“Enzyme cascades” are important for biocatalytic transformations in biological cells. These processes involve complex networks and take place in spatially confined microenvironments. A team of researchers at the Hebrew University of Jerusalem in Israel has now made such cascades in the lab by encapsulating three enzymes and enzyme cofactors in nanoreactors made from metal-organic framework nanoparticles (NMOFs). The nanoreactors could be used in a variety of biotechnological applications, such as the catalytic reduction of industrially important chemicals to the development of new and efficient solar energy conversion systems.

“We have shown that the three enzymes can ‘inter-communicate’ in the confined porous structure of the metal-organic framework nanoparticles to the extent that the product of one enzyme can be used as a substrate for the subsequent enzyme to yield a three-enzyme cascade,” explains team leader Itamar Willner. “This mechanism eliminates and overcomes diffusion limitations present in bulk, non-confined, dilute solutions. As a result, biocatalytic transformations occurring in the reactor are very efficient compared to non-confined biocatalytic environments, which means that much lower concentrations of enzymatic catalysts (which are expensive) are needed.”
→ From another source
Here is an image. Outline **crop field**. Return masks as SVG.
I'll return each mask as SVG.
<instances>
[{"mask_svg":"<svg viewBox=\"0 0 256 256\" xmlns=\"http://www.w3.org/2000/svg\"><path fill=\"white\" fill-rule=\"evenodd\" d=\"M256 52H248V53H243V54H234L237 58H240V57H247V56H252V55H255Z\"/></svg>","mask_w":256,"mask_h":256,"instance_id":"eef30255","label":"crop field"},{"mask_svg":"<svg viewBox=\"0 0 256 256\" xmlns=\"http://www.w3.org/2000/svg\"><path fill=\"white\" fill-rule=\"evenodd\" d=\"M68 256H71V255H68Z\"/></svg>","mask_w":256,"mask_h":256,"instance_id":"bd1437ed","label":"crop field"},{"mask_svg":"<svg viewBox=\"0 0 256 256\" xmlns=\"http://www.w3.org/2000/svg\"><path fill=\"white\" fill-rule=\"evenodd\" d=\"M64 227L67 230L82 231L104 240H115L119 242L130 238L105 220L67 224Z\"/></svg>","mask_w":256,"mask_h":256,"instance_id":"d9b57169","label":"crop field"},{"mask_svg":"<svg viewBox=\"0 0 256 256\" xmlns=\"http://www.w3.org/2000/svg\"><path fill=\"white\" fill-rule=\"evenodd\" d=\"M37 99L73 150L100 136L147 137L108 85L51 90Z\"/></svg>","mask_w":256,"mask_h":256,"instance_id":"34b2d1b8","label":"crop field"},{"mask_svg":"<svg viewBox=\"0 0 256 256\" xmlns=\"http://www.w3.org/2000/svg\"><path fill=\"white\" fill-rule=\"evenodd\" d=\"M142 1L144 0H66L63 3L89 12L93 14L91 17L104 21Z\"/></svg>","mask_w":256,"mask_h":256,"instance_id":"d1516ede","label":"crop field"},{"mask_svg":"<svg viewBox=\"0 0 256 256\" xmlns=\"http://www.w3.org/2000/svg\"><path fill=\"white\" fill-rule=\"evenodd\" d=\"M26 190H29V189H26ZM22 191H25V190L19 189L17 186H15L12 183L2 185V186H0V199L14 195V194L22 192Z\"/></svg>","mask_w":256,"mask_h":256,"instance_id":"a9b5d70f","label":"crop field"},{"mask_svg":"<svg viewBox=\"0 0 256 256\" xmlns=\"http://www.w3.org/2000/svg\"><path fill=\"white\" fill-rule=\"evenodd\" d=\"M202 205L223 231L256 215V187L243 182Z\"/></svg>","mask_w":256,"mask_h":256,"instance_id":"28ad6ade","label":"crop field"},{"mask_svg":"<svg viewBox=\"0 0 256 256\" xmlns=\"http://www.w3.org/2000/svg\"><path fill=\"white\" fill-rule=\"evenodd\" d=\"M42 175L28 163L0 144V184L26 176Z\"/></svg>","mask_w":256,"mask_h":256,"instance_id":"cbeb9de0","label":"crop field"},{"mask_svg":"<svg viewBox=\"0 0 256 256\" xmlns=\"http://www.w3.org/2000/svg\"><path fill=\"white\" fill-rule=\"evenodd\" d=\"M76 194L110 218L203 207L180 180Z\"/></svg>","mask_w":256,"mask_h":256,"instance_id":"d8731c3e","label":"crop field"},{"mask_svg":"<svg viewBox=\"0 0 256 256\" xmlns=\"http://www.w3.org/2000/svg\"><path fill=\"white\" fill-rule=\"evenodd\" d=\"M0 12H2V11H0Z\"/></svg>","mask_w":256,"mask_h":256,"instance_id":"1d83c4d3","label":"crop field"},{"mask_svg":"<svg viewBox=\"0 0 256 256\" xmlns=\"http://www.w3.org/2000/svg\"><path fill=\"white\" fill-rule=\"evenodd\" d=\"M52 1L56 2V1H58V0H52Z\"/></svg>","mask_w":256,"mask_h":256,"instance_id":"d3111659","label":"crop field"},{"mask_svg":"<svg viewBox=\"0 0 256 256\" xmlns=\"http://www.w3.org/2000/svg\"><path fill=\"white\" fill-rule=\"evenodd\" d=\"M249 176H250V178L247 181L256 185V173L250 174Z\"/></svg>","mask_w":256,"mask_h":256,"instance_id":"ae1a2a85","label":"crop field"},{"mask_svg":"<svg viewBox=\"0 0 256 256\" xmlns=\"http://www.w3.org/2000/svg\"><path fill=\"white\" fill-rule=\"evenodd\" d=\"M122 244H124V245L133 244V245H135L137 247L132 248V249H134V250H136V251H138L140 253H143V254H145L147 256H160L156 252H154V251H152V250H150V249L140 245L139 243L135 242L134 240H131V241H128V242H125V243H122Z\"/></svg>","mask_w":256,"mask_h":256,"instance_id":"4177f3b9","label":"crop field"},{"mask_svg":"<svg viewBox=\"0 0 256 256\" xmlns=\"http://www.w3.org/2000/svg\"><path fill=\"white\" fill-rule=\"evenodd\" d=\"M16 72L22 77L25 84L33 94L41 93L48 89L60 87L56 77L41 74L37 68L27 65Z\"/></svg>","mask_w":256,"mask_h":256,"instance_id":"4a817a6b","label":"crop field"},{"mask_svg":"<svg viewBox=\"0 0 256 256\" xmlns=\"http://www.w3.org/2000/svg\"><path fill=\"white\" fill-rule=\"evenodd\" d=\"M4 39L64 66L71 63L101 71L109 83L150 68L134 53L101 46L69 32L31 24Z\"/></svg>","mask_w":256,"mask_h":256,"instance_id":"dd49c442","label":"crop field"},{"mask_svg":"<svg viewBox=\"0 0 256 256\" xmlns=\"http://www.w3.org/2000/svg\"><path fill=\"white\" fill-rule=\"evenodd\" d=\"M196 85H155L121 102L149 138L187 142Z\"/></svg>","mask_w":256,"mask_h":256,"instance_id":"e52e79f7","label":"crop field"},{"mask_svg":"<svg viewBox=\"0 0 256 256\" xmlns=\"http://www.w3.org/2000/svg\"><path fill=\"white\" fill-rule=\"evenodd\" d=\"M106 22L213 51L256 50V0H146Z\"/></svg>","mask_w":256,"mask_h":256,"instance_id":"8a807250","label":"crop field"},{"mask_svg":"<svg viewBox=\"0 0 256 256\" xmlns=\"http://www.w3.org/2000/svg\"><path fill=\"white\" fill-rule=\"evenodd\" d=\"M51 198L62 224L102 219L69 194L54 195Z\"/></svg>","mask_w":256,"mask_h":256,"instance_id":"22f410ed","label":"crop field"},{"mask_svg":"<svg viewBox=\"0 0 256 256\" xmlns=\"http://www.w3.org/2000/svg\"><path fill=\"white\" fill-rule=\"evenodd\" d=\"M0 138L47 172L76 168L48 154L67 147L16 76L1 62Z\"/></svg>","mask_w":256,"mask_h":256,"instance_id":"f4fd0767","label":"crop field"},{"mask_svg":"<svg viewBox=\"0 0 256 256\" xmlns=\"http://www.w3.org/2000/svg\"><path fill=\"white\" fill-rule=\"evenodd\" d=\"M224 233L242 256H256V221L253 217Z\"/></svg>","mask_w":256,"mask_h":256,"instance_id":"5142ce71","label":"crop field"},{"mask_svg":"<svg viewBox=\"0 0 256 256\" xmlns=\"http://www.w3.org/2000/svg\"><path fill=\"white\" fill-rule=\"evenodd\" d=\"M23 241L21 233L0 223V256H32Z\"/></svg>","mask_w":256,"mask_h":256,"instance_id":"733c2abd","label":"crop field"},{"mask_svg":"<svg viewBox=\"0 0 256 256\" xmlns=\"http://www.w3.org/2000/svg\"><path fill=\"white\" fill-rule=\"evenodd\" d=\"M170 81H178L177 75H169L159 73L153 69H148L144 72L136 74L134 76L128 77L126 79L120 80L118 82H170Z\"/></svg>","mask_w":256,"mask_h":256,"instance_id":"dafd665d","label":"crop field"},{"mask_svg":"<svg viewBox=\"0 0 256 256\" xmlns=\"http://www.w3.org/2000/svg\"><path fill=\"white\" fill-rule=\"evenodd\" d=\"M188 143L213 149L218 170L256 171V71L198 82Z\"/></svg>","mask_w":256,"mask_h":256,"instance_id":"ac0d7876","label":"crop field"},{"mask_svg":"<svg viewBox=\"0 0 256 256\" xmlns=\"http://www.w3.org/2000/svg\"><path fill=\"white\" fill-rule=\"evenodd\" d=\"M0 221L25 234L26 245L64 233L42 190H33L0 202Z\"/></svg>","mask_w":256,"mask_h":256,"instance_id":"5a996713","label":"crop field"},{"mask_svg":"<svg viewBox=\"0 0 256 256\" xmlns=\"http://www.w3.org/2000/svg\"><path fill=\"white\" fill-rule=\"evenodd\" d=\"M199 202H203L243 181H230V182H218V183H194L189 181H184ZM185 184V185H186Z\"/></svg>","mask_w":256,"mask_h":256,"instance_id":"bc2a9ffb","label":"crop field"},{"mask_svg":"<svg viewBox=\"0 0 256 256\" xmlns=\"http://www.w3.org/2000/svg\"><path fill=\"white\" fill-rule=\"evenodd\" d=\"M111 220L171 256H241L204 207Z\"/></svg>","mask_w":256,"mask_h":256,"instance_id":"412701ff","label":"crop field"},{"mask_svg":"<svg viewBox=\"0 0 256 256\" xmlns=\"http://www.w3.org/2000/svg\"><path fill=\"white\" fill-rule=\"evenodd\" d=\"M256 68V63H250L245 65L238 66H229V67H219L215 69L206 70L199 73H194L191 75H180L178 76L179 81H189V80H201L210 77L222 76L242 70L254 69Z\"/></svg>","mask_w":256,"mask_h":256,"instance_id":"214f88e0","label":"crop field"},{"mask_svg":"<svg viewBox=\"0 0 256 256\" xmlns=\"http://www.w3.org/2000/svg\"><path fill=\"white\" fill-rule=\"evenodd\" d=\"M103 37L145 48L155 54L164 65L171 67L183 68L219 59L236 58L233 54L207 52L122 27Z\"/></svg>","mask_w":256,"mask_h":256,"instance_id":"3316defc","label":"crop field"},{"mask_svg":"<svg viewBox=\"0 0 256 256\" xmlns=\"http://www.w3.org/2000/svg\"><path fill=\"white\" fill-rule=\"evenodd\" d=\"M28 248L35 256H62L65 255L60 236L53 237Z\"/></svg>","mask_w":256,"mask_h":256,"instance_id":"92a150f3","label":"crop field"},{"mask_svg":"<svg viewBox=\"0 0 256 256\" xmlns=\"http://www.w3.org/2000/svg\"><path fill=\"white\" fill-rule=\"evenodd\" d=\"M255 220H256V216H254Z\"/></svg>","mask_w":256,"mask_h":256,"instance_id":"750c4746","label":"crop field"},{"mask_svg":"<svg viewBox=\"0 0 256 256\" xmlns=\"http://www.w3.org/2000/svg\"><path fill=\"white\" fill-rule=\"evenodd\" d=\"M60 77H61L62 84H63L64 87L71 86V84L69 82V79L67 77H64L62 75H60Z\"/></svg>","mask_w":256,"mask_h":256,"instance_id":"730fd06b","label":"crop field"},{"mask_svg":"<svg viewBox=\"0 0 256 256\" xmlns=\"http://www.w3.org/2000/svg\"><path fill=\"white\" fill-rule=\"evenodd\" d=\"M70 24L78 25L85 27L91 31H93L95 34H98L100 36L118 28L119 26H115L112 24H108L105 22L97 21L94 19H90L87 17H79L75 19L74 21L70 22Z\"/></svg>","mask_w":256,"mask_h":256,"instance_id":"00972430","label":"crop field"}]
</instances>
And that is not all: the encapsulated enzymes in the nanoreactor are stable and not easily denatured. They can also be recycled by the NMOFs matrices. “These features make the biomaterial-loaded nanoreactors ideal cost-effective materials for biotechnological applications,” says Willner.

ZIF8-NMOFs

The researchers made their nanoreactor from zeolitic imidazolate framework-8 metal-organic framework nanoparticles (ZIF8-NMOFs). They did this by mixing Zn²⁺ions with methyl imidazolate at room temperature. In the presence of the enzymes, this technique produces a self-organized porous network on Zn²⁺ ions cross-linked by the methyl imidazolate ligand in which the biomaterials are encapsulated in the pores and the network matrices exist as highly stable nanoparticles.

“This technique is a versatile approach that can be applied to many other types of biocatalytic cascades that could benefit from being encapsulated in porous confined environments,” Willner tells Physics World. “One example: encapsulating photosynthetic reactions coupled to electron cascades could lead to new efficient solar energy conversion systems.”

In this study, which is detailed in Nature Catalysis s41929-018-0117-2, the researchers encapsulated alcohol dehydrogenase, the cofactor nicotinamide adenine dinucleotide (NAD⁺) and lactate dehydrogenase in the NMOFs to make a coupled biocatalytic cascade. The enzymes in the cascade catalytically reduce pyruvic acid to lactic acid by ethanol.

“Normally, the two enzymes are made to inter-communicate by the continuous regeneration and recycling of the cofactor,” explains Willner. “This process is inefficient in a bulk solution and is a major obstacle that prevents these systems from being used for biotechnological applications. Confining the enzymes and the cofactor in the porous nanoparticles overcomes this challenge because it produces stable, reusable catalytic nanoparticles.

“Researchers are devoting much attention these days to making catalytic nanoparticles that mimic enzyme functions,” he adds. “These ‘nanozenymes’ and native enzymes in NMOFs could be used to make novel microreactor systems for operating catalytic cascades, and our laboratory is now busy with experiments to make such reactors.”